Tasks to carry out:
a: Update the stretch of the cash flow article from "Cash flow is" through "its profitable income.", and write "brief overview" wherever "thumbnail sketch" occurs.
b: List each distinct word or short phrase that the cash flow article places in quotation marks. Leave out the quoted definition of marketing.

Document extract:
......

Cash flow is king

When considering any business, the two principle documents which are consulted are the Balance Sheet and the Profit and Loss account. These two documents give a thumbnail sketch of the business operations, in terms of its trading results and its general solvency. However, neither of these documents tells the reader how good the organization is at getting and maintaining its profitable income.

If “marketing” is defined as “The management process responsible for identifying, anticipating and satisfying customer requirements profitably”, then “marketing “ is the management process responsible for producing sustainable profitable income for the long term future of the business. The efficiency and effectiveness of marketing management is therefore of crucial importance so that measurements of marketing performance ought to be seen in the Profit and Loss account, balance sheet or somewhere else, but they aren’t…

Marketing practitioners frequently talk about “adding value” to the business, without defining what that “value” is. Is “brand value” any more relevant than “goodwill” in a balance sheet as neither are tangible assets? Strong brand names do not guarantee the survival of a business. In the airline industry, TWA and PanAM, were not only considered world famous companies but as “brands” in themselves. But however valuable the names may have seemed, it did not stop either of them being liquidated and the names going to oblivion.

While “brand image” may help to condition the prospective customer, it does not make money or produce cash flow. Logos may visually help to identify a brand, and provide recognition for the customer but they are costly to change, and do not add to business income. While logos may have some importance in the world of fast moving consumer good, as product identifier, they have little relevance in the business to business sector.

Whether a business is large or small, its long term future will depend on the amount of income it makes and the amount of profit it retains. Brand names and logos may help to produce the image of a product or service, but it is the managers of “marketing” who have the responsibility for producing profitable income. As managers, their performance should be measured on the amount of profitable income they produce, not on the questionable value of an intangible asset such as a brand name.

......

Exercise data:
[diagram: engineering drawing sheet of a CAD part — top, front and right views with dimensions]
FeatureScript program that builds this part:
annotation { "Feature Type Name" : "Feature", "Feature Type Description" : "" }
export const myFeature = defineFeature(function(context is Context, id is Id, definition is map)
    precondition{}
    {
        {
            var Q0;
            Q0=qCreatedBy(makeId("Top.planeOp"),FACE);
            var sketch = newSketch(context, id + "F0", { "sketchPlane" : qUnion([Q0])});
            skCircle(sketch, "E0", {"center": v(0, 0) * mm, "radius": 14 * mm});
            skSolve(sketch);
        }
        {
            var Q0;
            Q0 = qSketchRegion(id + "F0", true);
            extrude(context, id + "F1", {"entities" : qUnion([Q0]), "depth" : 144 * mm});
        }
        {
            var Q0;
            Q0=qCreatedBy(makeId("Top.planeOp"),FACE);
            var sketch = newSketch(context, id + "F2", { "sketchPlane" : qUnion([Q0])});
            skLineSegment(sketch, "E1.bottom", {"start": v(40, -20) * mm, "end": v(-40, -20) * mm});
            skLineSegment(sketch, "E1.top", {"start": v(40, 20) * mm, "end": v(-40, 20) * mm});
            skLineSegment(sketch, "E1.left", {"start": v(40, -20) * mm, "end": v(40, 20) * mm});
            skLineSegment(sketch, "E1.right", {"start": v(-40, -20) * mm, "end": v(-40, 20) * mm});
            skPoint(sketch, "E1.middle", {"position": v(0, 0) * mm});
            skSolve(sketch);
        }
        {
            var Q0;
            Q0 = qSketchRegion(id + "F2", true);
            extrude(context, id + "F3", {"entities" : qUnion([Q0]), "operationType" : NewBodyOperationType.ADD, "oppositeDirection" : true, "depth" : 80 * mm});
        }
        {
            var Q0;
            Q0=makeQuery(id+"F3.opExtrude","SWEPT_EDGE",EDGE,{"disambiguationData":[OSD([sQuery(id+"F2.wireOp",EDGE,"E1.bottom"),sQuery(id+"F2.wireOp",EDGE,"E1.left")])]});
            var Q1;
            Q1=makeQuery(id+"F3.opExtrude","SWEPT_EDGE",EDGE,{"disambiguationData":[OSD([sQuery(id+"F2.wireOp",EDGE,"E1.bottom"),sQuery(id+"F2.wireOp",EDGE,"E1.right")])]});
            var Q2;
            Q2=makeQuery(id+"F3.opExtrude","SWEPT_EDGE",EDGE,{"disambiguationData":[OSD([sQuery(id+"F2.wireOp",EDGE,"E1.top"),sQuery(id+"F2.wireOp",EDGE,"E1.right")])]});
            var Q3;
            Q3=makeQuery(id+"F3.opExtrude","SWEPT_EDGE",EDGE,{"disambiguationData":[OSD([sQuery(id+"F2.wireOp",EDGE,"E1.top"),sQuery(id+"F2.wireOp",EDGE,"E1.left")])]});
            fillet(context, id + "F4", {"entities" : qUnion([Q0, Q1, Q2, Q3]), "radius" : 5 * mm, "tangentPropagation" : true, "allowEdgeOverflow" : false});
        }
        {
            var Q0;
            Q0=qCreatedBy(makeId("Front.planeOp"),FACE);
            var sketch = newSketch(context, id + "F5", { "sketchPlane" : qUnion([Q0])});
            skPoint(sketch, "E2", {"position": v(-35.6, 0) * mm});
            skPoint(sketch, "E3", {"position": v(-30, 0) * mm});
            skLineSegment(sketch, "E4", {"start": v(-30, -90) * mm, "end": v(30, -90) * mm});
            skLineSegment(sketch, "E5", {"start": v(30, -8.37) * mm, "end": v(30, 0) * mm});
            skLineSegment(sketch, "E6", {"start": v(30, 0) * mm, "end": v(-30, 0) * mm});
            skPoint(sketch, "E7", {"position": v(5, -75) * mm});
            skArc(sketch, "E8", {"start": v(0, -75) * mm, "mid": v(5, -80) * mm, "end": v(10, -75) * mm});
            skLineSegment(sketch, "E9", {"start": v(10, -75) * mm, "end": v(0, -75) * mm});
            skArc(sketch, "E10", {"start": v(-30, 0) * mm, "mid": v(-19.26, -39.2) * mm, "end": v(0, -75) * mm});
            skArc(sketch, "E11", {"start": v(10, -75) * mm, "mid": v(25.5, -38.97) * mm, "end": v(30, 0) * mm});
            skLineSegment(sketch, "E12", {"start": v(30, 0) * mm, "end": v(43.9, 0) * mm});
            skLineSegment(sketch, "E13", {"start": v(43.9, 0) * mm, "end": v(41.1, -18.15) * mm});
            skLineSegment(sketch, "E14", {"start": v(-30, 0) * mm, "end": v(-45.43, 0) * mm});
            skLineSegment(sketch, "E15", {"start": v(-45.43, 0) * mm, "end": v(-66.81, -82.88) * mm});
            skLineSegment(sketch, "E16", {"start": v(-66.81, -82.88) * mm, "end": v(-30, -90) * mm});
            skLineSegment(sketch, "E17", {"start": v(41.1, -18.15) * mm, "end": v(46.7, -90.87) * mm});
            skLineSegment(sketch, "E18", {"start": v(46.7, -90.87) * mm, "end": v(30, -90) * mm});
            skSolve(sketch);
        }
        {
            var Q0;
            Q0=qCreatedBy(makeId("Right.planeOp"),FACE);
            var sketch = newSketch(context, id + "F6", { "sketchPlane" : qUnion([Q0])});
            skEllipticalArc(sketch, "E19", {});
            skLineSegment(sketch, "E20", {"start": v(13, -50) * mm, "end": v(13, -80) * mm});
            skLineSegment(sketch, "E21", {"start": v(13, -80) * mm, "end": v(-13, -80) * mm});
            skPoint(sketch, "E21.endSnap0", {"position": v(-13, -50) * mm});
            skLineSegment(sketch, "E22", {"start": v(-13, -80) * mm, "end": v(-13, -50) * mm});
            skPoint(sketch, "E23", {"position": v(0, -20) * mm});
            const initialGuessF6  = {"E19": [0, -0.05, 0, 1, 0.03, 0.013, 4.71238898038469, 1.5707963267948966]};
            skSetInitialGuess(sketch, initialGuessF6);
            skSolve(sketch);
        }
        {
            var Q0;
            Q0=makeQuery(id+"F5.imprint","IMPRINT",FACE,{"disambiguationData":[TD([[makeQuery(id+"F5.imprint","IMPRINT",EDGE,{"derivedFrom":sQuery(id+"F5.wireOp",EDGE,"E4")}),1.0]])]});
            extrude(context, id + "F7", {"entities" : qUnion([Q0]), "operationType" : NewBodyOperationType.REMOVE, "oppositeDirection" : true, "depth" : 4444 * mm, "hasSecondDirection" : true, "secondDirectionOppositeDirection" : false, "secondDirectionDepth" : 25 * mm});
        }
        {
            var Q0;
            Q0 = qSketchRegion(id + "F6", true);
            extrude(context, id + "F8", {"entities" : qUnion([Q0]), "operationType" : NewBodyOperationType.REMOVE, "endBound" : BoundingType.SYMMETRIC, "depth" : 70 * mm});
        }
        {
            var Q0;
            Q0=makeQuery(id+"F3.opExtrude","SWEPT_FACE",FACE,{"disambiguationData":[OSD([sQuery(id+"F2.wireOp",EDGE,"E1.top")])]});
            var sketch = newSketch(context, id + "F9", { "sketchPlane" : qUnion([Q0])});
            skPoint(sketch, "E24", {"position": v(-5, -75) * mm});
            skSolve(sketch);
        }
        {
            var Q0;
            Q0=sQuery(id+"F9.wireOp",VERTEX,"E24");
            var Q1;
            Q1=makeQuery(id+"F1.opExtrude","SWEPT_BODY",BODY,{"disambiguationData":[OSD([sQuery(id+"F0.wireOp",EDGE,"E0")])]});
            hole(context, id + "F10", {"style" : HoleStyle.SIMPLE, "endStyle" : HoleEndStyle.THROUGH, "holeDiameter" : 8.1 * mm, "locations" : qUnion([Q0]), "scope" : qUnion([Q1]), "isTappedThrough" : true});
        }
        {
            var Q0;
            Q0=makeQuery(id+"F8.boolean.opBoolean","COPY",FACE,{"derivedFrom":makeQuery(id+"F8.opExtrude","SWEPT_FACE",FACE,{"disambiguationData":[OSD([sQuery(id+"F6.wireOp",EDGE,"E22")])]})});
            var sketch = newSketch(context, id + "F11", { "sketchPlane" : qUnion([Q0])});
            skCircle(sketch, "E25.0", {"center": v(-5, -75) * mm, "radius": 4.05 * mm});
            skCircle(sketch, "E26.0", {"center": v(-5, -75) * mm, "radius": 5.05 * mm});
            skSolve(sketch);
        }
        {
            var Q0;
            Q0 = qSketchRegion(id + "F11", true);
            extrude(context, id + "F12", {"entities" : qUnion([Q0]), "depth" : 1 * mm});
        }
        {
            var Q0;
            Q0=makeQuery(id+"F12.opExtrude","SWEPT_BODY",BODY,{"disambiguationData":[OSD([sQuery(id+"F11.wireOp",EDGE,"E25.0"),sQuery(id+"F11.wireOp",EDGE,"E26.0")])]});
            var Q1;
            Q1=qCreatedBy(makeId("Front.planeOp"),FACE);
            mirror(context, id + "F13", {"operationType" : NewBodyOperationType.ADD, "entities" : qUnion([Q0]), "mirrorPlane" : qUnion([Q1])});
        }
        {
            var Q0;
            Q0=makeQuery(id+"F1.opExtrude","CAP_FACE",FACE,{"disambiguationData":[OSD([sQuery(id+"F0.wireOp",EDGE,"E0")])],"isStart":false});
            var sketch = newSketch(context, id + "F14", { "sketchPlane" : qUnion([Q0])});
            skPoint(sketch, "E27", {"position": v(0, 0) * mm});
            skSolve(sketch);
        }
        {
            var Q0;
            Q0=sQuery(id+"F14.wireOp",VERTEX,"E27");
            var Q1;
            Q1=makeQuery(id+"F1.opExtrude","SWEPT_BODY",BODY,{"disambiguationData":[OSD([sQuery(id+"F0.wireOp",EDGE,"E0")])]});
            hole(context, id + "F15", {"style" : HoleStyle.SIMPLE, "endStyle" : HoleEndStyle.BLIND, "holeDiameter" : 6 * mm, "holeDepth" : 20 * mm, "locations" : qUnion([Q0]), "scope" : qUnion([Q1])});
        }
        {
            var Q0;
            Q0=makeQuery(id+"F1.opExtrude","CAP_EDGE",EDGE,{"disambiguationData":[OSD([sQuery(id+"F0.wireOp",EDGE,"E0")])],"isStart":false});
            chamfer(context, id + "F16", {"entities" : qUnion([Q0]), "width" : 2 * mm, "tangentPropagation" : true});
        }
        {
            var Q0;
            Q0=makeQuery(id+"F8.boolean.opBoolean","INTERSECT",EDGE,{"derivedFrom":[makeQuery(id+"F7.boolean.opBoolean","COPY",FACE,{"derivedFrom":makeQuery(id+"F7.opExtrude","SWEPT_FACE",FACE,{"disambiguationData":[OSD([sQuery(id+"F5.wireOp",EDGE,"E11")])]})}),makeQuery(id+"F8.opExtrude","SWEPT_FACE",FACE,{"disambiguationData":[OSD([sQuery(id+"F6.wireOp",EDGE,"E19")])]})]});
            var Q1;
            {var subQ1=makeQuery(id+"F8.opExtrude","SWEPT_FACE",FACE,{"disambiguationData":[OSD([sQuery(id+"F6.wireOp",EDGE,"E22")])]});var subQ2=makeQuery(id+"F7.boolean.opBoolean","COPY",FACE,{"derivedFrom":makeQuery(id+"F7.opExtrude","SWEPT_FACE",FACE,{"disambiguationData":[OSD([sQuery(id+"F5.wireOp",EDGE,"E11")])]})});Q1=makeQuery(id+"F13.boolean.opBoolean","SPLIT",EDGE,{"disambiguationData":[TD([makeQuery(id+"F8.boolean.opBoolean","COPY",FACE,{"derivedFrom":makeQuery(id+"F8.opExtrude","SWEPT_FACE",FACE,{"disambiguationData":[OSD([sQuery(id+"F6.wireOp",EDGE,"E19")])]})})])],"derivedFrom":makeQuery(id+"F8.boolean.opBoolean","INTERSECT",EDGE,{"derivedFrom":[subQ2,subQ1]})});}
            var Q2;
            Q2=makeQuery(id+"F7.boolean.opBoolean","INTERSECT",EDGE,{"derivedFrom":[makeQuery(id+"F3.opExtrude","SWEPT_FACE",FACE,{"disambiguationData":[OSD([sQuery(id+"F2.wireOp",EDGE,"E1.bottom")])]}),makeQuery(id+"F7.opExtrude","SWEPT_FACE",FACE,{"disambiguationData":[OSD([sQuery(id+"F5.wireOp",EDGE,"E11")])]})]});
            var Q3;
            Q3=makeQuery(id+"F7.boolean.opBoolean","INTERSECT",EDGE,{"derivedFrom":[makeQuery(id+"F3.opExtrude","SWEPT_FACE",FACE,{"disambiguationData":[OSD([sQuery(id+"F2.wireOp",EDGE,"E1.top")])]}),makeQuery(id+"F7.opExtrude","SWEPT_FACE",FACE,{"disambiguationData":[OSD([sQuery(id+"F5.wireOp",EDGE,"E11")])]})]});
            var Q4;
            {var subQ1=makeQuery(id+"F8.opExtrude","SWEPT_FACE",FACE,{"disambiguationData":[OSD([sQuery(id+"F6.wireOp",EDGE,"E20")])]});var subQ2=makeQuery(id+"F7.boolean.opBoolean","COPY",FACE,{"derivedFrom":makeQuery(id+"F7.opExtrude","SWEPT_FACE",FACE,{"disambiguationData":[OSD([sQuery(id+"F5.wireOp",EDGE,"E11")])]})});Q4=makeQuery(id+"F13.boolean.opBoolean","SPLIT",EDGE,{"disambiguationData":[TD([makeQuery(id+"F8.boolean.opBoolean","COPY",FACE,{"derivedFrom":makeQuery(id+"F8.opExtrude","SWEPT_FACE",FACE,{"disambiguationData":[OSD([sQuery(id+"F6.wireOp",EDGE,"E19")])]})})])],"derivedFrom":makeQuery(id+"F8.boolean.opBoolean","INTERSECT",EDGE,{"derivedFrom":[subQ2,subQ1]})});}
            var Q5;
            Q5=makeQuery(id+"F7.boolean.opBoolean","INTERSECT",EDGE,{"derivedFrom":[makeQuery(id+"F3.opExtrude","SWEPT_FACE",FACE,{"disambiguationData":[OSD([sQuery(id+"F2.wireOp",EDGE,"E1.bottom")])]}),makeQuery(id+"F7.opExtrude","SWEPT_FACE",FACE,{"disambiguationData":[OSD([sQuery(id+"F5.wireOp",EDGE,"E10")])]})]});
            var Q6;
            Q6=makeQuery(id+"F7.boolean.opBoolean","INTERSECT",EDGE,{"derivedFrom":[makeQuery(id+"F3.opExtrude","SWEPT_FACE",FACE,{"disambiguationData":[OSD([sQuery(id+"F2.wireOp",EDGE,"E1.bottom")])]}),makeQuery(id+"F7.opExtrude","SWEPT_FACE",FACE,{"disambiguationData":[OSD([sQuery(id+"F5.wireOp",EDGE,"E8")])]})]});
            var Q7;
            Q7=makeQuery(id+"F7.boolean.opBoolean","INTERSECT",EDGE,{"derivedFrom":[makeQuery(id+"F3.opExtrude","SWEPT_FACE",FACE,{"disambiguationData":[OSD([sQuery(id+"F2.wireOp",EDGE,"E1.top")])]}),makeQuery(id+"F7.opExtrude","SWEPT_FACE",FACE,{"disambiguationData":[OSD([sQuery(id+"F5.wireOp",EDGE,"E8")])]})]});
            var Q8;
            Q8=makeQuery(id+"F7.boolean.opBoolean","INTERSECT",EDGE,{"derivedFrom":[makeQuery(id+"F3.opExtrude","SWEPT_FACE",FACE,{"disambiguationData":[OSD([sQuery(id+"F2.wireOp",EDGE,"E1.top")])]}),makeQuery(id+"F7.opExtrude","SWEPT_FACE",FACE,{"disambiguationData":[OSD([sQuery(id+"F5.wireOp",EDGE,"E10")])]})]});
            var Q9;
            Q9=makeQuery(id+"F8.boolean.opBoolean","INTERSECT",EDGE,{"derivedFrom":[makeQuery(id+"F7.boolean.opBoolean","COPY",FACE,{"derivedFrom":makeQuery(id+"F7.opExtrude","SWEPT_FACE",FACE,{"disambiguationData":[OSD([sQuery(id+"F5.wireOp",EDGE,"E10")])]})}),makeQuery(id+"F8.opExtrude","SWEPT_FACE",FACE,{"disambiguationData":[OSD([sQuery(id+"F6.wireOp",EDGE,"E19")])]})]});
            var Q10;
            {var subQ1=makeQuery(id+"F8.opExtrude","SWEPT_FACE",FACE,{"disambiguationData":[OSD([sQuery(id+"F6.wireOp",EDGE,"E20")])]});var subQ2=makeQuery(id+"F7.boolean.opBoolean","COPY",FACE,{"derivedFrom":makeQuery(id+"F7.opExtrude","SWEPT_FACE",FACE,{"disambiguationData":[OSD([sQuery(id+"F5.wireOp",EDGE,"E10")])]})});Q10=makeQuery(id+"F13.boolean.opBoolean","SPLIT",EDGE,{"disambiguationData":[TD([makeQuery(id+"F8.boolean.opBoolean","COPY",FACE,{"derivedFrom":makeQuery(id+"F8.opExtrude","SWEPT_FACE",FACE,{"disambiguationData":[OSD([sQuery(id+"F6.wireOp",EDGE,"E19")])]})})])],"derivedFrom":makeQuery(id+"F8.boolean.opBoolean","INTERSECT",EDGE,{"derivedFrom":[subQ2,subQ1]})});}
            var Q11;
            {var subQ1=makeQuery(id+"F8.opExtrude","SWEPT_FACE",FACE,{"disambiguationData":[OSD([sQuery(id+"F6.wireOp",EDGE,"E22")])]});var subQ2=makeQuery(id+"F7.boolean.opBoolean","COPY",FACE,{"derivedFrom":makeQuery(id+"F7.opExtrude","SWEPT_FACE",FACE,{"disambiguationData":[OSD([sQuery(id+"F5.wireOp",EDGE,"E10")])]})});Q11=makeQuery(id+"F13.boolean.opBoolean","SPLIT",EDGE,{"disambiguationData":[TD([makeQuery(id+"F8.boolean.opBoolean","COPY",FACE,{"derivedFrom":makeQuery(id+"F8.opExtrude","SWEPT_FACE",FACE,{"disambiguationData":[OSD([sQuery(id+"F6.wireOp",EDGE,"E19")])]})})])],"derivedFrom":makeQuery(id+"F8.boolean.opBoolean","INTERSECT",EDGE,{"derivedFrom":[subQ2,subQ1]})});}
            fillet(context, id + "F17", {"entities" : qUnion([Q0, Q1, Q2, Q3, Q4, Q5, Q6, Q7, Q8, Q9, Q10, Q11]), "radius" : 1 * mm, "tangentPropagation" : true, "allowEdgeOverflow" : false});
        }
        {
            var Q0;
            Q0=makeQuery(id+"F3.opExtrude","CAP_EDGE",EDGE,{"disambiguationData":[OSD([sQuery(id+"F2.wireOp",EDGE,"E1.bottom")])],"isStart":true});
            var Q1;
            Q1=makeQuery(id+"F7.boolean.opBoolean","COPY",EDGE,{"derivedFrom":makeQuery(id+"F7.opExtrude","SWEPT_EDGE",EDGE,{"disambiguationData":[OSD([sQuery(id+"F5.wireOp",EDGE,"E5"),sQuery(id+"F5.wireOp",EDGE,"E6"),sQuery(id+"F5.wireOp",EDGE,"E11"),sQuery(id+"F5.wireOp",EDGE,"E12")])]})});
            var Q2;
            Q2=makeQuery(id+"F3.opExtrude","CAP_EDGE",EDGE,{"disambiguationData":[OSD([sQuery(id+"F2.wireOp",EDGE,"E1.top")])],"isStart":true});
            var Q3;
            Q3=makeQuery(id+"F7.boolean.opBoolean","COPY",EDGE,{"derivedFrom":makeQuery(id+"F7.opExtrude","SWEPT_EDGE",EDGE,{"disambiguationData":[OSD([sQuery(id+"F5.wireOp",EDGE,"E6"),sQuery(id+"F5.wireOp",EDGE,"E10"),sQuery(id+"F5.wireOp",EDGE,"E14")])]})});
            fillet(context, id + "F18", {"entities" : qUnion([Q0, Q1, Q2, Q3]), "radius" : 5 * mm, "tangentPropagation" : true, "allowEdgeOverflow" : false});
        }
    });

......

Task-by-task outputs:
a:
Cash flow is king

When considering any business, the two principle documents which are consulted are the Balance Sheet and the Profit and Loss account. These two documents give a brief overview of the business operations, in terms of its trading results and its general solvency. However, neither of these documents tells the reader how good the organization is at getting and maintaining its profitable income.

b:
- marketing
- adding value
- value
- brand value
- goodwill
- brands
- brand image